For Arab Light, the differentials vary by $4.95 per barrel, but outright sales prices currently vary by just $1.78.
Marketing Strategy
Traders and refiners need liquid benchmarks to hedge their exposure to fluctuations in crude. But none of the benchmarks closely resembles the grades of oil marketed by Saudi Aramco, which is why the company has to apply large and variable monthly adjustments to its selling prices via the differentials.
Saudi Aramco's marketers attempt to ensure (1) refiners buy all the cargoes which the company has on offer and (2) sales prices in the three regions are broadly equalised.
The first point is obvious. Saudi oil has to be priced competitively with other similar grades or refiners will buy something else instead.
The second is more subtle. Saudi exports are protected against inter-regional arbitrage by destination clauses: oil sold to a refiner in the United States cannot be diverted and resold to a refiner in Asia.
But other crudes can be arbitraged between the regions and so can the final products produced from refined oil.
Refiners are all, to some extent, competing against one another in both the market for buying crude and in the sale of refined products.

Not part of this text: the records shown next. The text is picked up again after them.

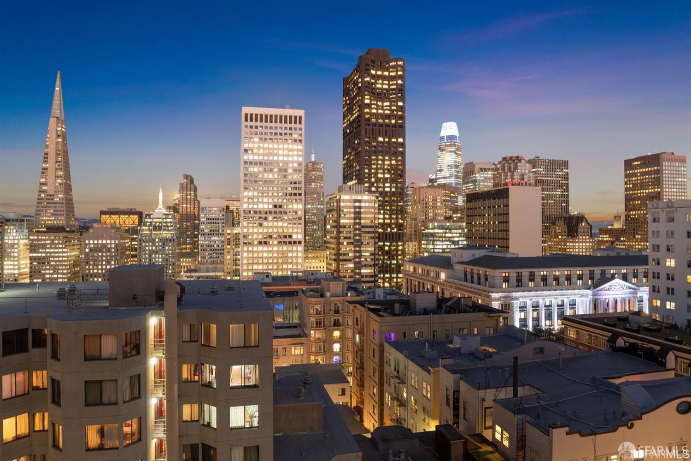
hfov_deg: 69.4
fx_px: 499
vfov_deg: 49.5
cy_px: 230
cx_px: 346
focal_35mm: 26
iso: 100
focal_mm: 26
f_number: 8
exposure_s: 6
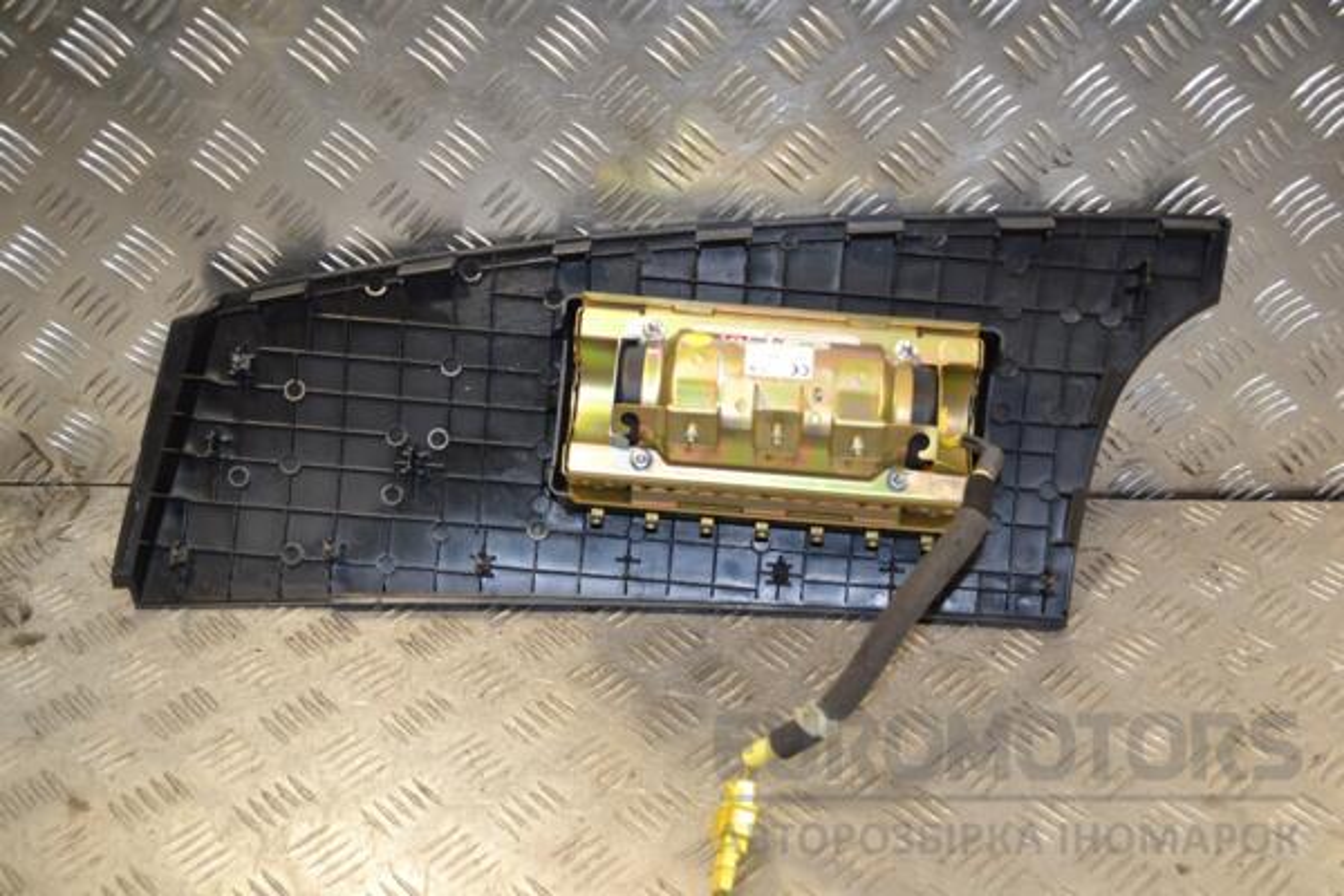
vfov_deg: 29.9
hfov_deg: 43.6
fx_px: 1680
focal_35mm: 45
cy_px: 448
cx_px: 672
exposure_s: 1/125
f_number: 4.5
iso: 400
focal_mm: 30
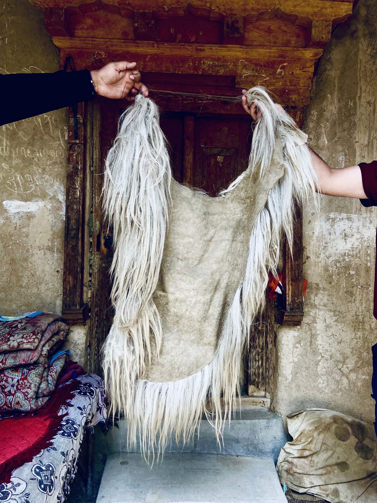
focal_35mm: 26
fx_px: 378
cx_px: 188
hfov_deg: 53.1
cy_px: 252
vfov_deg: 67.3
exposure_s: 1/990
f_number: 1.8
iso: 32
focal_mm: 4.25
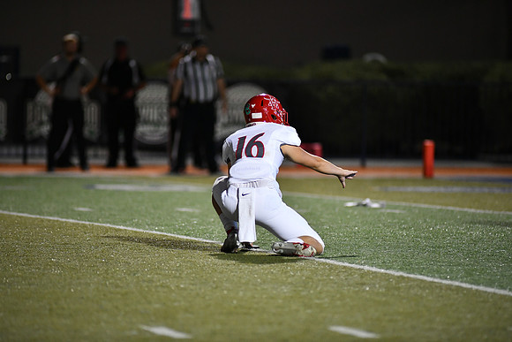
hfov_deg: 6.9
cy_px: 171
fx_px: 4267
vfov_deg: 4.6
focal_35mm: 300
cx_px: 256
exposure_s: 1/1000
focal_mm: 300
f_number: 2.8
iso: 2500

Aramco must price its crude to ensure its customers are not put at a competitive disadvantage in either market.
While most Saudi oil is sold on long term contracts (with market-linked pricing) Aramco would rapidly lose customers if its oil proved to be expensive compared with other grades.
The potential for arbitrage in both crude and product markets ensures that inter-regional differences in final selling prices are ordinarily no more than $2-3 per barrel.
Aramco is Reactive
Changes in official selling prices are often interpreted as evidence of a "grand strategy" for market management by senior policymakers in Riyadh and Dhahran.
For the most part, however, Saudi Aramco's pricing strategy is reactive rather than proactive. The company adjusts differentials in response to current and forecast market conditions to maintain the competitiveness of its oil sales.
At the margin, Saudi Aramco can adjust differentials to push slightly more oil into the market or hold sales back, as well as to alter the balance of sales between regions.
But most of the changes in differentials are driven by the need to react to external events (such as refining demand and the availability of competing crudes) rather than Saudi strategy.
The distribution of Saudi sales to the three regions displays a high degree of stability over time (in contrast to the differentials themselves).
In the case of the United States, Aramco's crude was too expensive in June, July and August, and export volumes slumped by almost 700,000 barrels per day.
Like any other marketer, to reverse some of those losses, Aramco has cut its differentials to make its oil more attractive.
The price cuts will intensify the competitive pressure on U.S. shale producers, but that is an indirect consequence of the policy, not its primary objective, which is to maintain market share.
In any event, the Americas accounted for less than 20 percent of Saudi exports in 2013, according to the U.S. Energy Information Administration.
In the much larger Asian market, which accounted for almost 70 percent of sales in 2013, where Aramco's oil has been competitive, the company has actually boosted differentials for December sales by around $1 per barrel.
Changes in differentials in the U.S. market are not a sign that Saudi Aramco is declaring a volume war on U.S. shale producers or other oil exporters (any more than differential increases in Asia signal the opposite).
But that might be the unintended consequence if everyone tries to defend their market share. Sooner or later someone somewhere has to cut: whether it is the Saudis and OPEC, non-OPEC suppliers like Canada, U.S. shale producers, or all of them.